━━━ Data supplied

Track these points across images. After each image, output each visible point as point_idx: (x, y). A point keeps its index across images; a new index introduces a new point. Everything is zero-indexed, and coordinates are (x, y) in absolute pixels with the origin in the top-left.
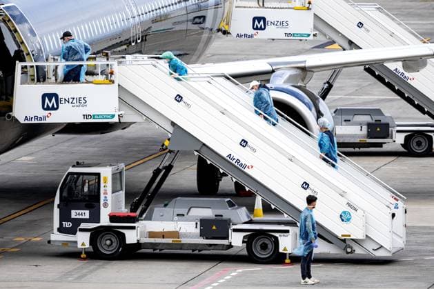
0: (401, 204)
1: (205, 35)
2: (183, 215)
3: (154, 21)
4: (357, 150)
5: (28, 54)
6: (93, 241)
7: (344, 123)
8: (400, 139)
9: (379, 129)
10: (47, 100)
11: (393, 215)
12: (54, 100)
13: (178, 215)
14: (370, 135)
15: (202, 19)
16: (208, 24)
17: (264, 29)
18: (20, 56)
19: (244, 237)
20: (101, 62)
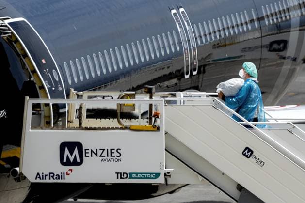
3: (217, 45)
5: (42, 87)
10: (67, 152)
12: (76, 152)
15: (282, 45)
16: (290, 51)
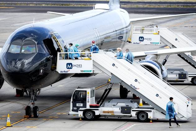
0: (190, 102)
1: (123, 43)
2: (115, 105)
3: (105, 38)
4: (175, 83)
5: (62, 50)
6: (84, 114)
7: (171, 74)
8: (190, 79)
9: (183, 76)
10: (68, 65)
11: (188, 106)
12: (70, 65)
13: (113, 105)
14: (179, 78)
15: (121, 38)
16: (124, 39)
17: (143, 41)
18: (59, 50)
19: (136, 113)
20: (87, 52)
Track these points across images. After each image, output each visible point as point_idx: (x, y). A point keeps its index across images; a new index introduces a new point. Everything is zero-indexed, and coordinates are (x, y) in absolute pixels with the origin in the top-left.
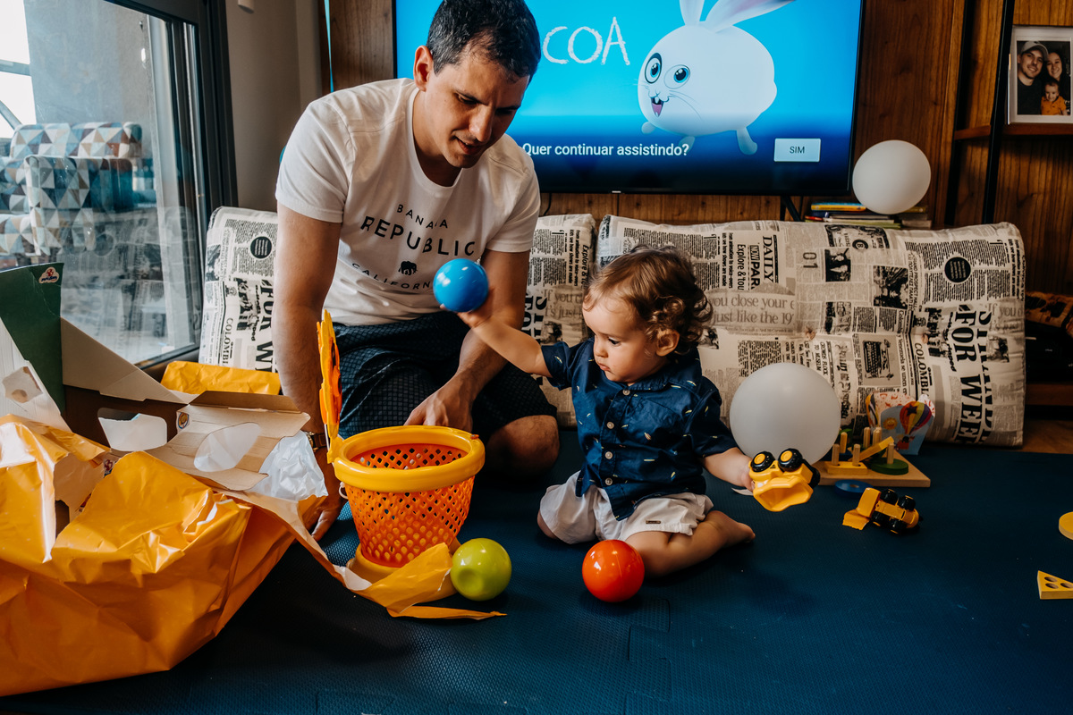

━━━━━━

▶ _Your objective_
Print all of the data above again, word for word, and leave the pictures out of your answer.

▶ _Final answer_
Track these points across images. After each image, output each visible point as point_idx: (x, y). A point keeps its index across images; a new index introduces a new point. Everything is zero-indexed, and coordinates are (x, y) in absolute pixels with the origin in the top-left.
0: (401, 204)
1: (205, 35)
2: (183, 215)
3: (154, 21)
4: (357, 150)
5: (28, 54)
6: (93, 241)
7: (344, 123)
8: (400, 139)
9: (379, 129)
10: (47, 100)
11: (393, 215)
12: (54, 100)
13: (178, 215)
14: (370, 135)
15: (202, 19)
16: (208, 24)
17: (264, 29)
18: (20, 56)
19: (244, 237)
20: (101, 62)
3: (217, 45)
5: (42, 87)
10: (67, 152)
12: (76, 152)
15: (282, 45)
16: (290, 51)
0: (190, 102)
1: (123, 43)
2: (115, 105)
3: (105, 38)
4: (175, 83)
5: (62, 50)
6: (84, 114)
7: (171, 74)
8: (190, 79)
9: (183, 76)
10: (68, 65)
11: (188, 106)
12: (70, 65)
13: (113, 105)
14: (179, 78)
15: (121, 38)
16: (124, 39)
17: (143, 41)
18: (59, 50)
19: (136, 113)
20: (87, 52)
Track these points across images. After each image, output each visible point as point_idx: (x, y). A point keeps its index across images; a new index introduces a new point. Everything is zero-indexed, and coordinates are (x, y) in absolute pixels with the origin in the top-left.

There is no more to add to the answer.